On March 6, 2006, "The Days Go by Oh So Slow" was released as the second single, with "You Don't Have to Tell Me I Was a Terrible Man" as an extra track. Following the UK tour, Nightmare of You toured the US with She Wants Revenge, Astra Heights, Electric Six, and Rock Kills Kid until April. On April 20, 2006, the video for "The Days Go by Oh So Slow" premiered on MTVU. In May 2006, Nightmare of You appeared at The Bamboozle festival, and toured alongside the Rocket Summer, Brandtson, and Paramore. In June and July, Nightmare of You toured alongside AFI and the Dillinger Escape Plan. In between some of the shows, the band played a few dates with Brand New. Following the tour, the band filmed a video for "My Name Is Trouble". In November, they went on a short west coast US tour. The band closed a year with a one-off holiday show in December. In January 2007, the band went on a tour of the UK. On February 19, 2007, "My Name Is Trouble" and "Dear Scene, I Wish I Were Deaf" were released as a double A-side single. In April 2007, the band and their label left East West Records, citing a lack of distribution for Nightmare of You.

==Reception==

Reviewers focused on the songwriting.

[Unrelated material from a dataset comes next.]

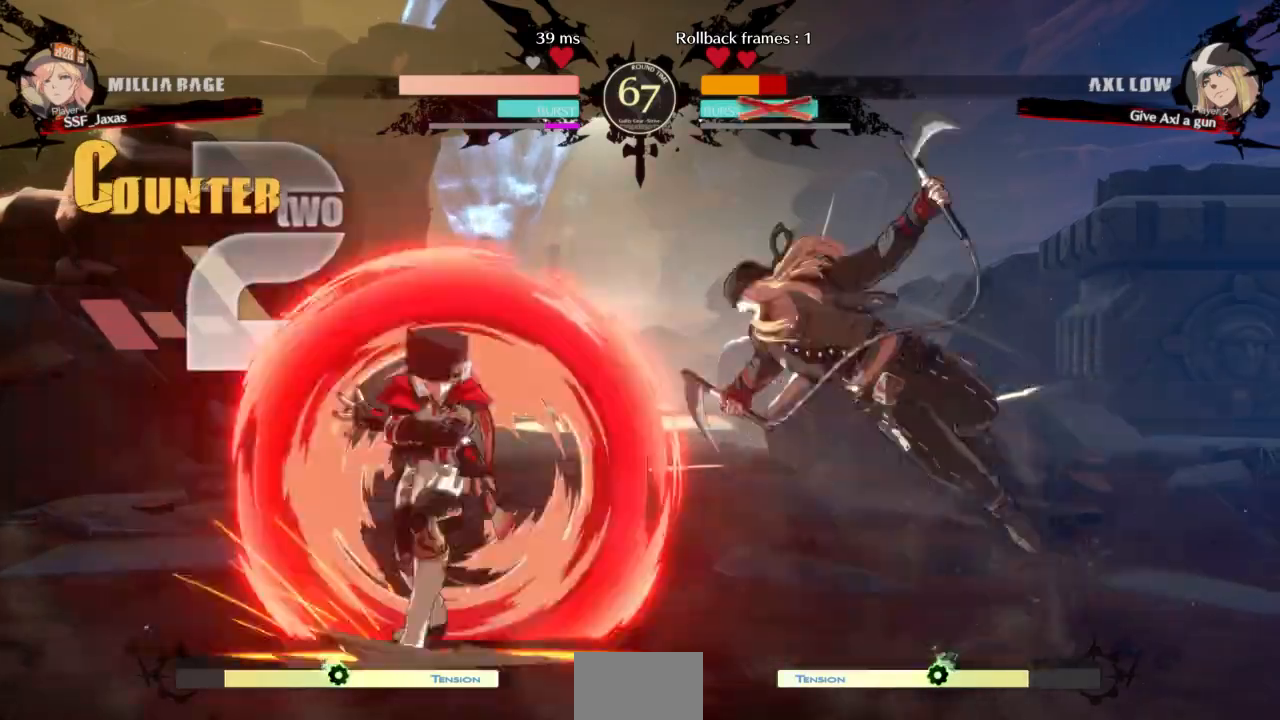
{"dt_ms": 500, "buttons": [], "events": []}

The Guardian critic Leonie Cooper remarked that with their "glossy, ultra-modern rock, if you're looking for a band to fall in love with in 2007, Nightmare of You are currently looking like pretty fetching prospective partners". AbsolutePunk staff member Drew Beringer thought that the album was "full of personality and is a breath of fresh air in a scene that rehashes the same idea and trend over and over again". Punknews.org staff member Brian Shultz wrote that it can be difficult to maintain the "same abundant consistency to a full, proper record, but with Nightmare Of You's self-titled debut, they've nearly succeeded. It's an exceptional album and a bit hard to believe its status as a first official LP". Raziq Rauf of Drowned in Sound praised the band for side stepping their "hardcore roots for a new, more comfortable outlook where they are more concerned with the finer points of life". He added that "despite its instantaneous nature, this self-titled debut also appears to be a grower".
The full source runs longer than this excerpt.